### Work request
All lines from the one containing "Document page, 2001x1125 pixels." through the end of the entries below should appear in the answer exactly, with no others.

### Source data
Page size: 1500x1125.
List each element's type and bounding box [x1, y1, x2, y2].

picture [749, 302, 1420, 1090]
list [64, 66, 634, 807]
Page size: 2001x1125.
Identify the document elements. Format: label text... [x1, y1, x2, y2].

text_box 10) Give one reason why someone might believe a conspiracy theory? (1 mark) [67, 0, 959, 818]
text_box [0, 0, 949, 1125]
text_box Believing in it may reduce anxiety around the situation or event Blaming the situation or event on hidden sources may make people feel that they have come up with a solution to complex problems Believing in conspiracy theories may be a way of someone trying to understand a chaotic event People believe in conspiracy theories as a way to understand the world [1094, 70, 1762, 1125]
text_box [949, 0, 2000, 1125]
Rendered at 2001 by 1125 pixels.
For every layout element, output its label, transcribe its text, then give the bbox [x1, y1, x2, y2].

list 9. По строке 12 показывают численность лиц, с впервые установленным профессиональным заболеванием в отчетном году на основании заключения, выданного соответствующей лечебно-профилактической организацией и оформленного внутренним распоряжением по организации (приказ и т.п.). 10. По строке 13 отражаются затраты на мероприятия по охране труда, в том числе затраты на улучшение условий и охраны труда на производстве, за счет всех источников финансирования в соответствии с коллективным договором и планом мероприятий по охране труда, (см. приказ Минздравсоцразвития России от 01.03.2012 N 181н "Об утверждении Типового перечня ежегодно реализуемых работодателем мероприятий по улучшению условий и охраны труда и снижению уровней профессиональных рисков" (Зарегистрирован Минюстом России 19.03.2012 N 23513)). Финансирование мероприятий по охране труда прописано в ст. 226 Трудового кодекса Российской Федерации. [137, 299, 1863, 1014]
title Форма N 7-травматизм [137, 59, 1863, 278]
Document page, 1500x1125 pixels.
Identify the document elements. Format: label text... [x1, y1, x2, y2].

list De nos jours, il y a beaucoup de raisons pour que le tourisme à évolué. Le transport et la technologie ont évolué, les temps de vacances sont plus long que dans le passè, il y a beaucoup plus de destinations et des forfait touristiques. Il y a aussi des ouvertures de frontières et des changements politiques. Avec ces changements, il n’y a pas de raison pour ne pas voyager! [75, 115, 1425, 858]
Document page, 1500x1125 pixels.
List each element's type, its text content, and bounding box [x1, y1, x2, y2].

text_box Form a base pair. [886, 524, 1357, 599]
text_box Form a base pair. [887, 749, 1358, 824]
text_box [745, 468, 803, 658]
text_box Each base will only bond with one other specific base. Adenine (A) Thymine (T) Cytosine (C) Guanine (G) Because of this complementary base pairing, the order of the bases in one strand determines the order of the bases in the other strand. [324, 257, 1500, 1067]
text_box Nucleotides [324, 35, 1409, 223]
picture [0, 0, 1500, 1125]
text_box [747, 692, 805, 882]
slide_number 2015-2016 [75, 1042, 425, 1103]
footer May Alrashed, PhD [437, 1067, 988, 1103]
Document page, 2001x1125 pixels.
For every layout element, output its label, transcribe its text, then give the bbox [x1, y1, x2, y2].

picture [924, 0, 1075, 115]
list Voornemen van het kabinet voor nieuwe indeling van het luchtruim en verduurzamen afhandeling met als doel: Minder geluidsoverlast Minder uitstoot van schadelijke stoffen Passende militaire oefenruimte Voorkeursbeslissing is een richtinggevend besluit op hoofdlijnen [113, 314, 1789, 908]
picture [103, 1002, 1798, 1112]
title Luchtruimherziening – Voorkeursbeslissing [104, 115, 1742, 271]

### Solution to the exercise
Document page, 2001x1125 pixels.
For every layout element, output its label, transcribe its text, then give the bbox [x1, y1, x2, y2].

picture [924, 0, 1075, 115]
list Voornemen van het kabinet voor nieuwe indeling van het luchtruim en verduurzamen afhandeling met als doel: Minder geluidsoverlast Minder uitstoot van schadelijke stoffen Passende militaire oefenruimte Voorkeursbeslissing is een richtinggevend besluit op hoofdlijnen [113, 314, 1789, 908]
picture [103, 1002, 1798, 1112]
title Luchtruimherziening – Voorkeursbeslissing [104, 115, 1742, 271]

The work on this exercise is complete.